WRITTEN TASK:
In the records below, count every line where the string "picture" appears, and reply with the count only.

ENTRIES PROVIDED:
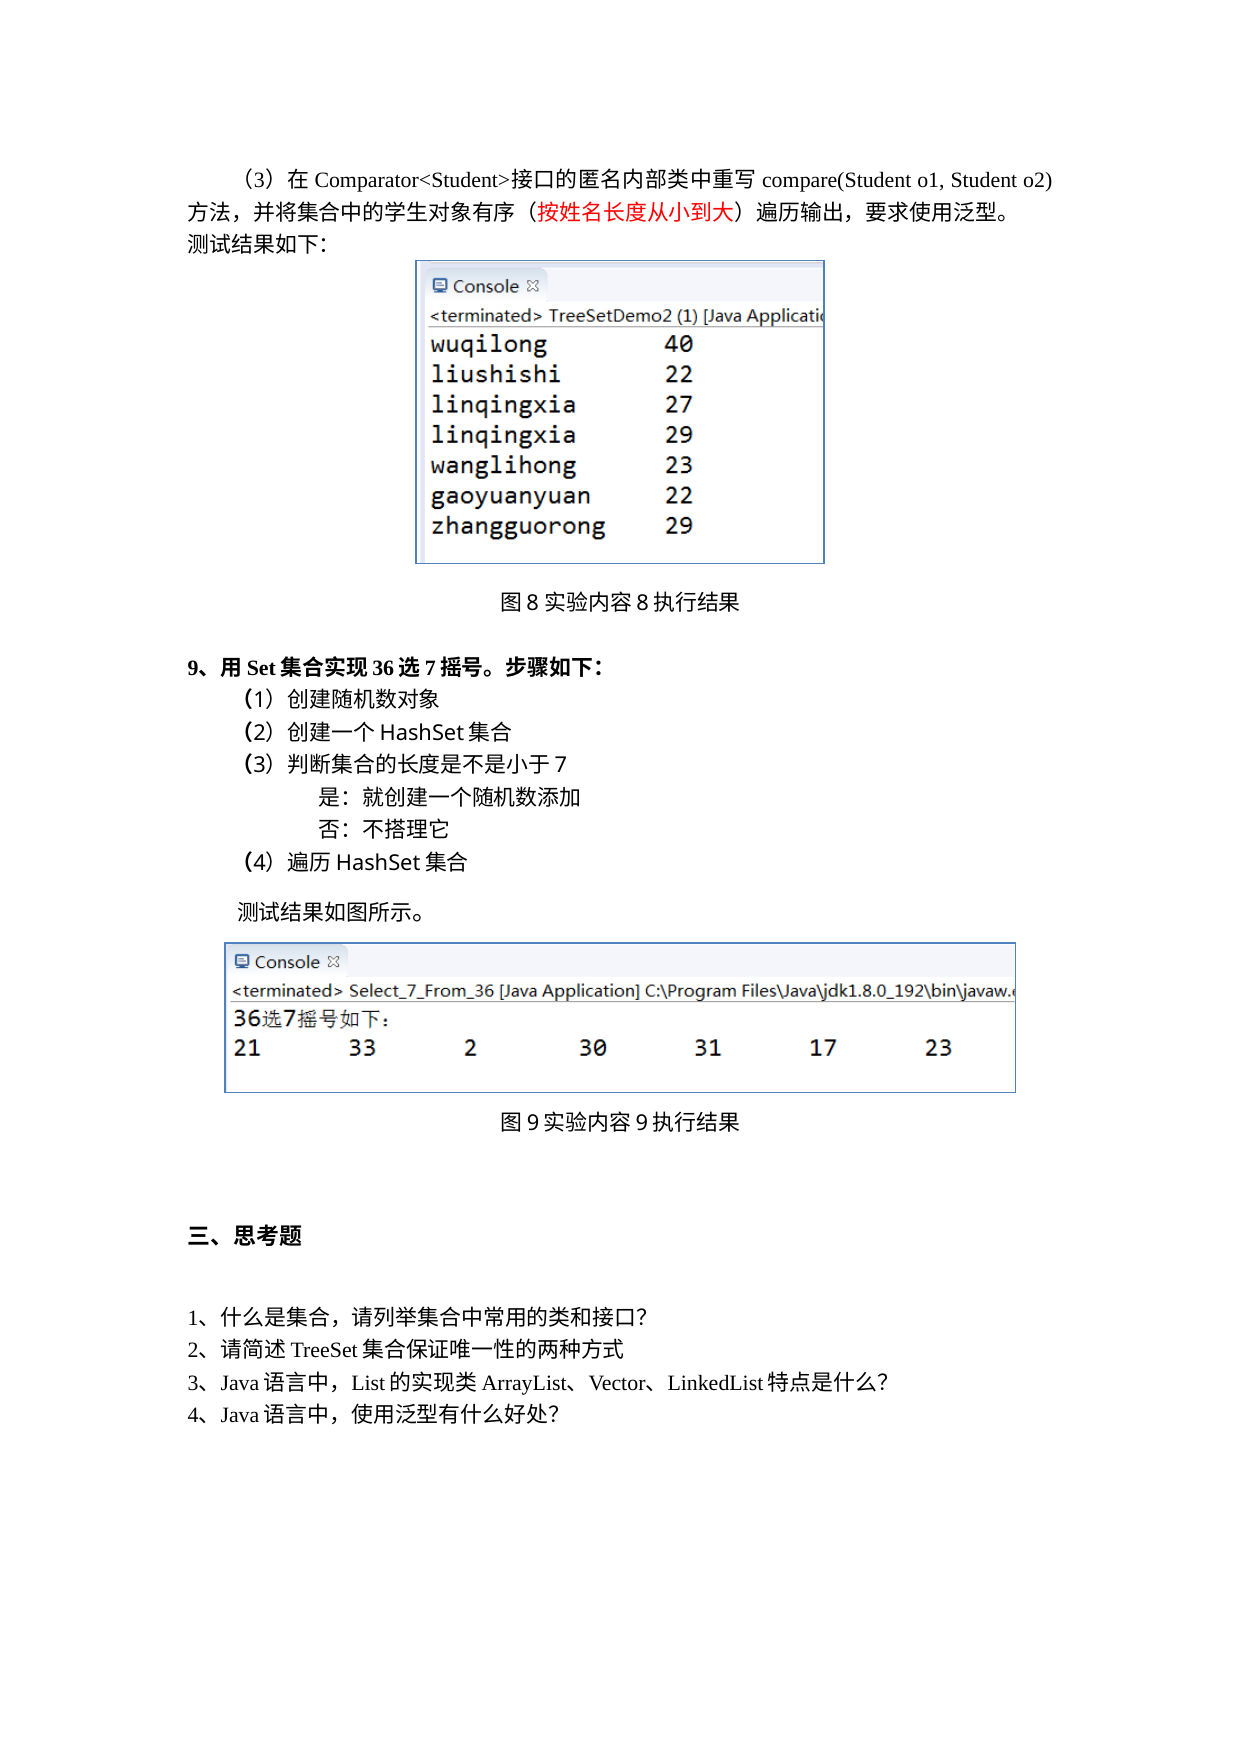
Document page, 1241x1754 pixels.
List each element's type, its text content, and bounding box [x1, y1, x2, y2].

text （3）在Comparator<Student>接口的匿名内部类中重写compare(Student o1, Student o2)方法，并将集合中的学生对象有序（按姓名长度从小到大）遍历输出，要求使用泛型。 [187, 162, 1053, 227]
text 2、请简述TreeSet集合保证唯一性的两种方式 [187, 1332, 1053, 1364]
text 图9实验内容9执行结果 [187, 1104, 1053, 1137]
text 9、用Set集合实现36选7摇号。步骤如下： [187, 649, 1053, 682]
text （3）判断集合的长度是不是小于7 [187, 747, 1053, 779]
text 否：不搭理它 [187, 812, 1053, 844]
text 三、思考题 [187, 1202, 1053, 1267]
text （1）创建随机数对象 [187, 682, 1053, 714]
text 1、什么是集合，请列举集合中常用的类和接口？ [187, 1299, 1053, 1332]
text （2）创建一个HashSet集合 [187, 714, 1053, 747]
text 测试结果如下： [187, 227, 1053, 259]
text 图8 实验内容8执行结果 [187, 584, 1053, 617]
text 3、Java语言中，List的实现类ArrayList、Vector、LinkedList特点是什么？ [187, 1364, 1053, 1397]
text 测试结果如图所示。 [187, 877, 1053, 942]
picture [417, 261, 823, 563]
picture [226, 944, 1015, 1092]
text 是：就创建一个随机数添加 [187, 779, 1053, 812]
text 4、Java语言中，使用泛型有什么好处？ [187, 1397, 1053, 1429]
text （4）遍历HashSet集合 [187, 844, 1053, 877]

RESULT:
2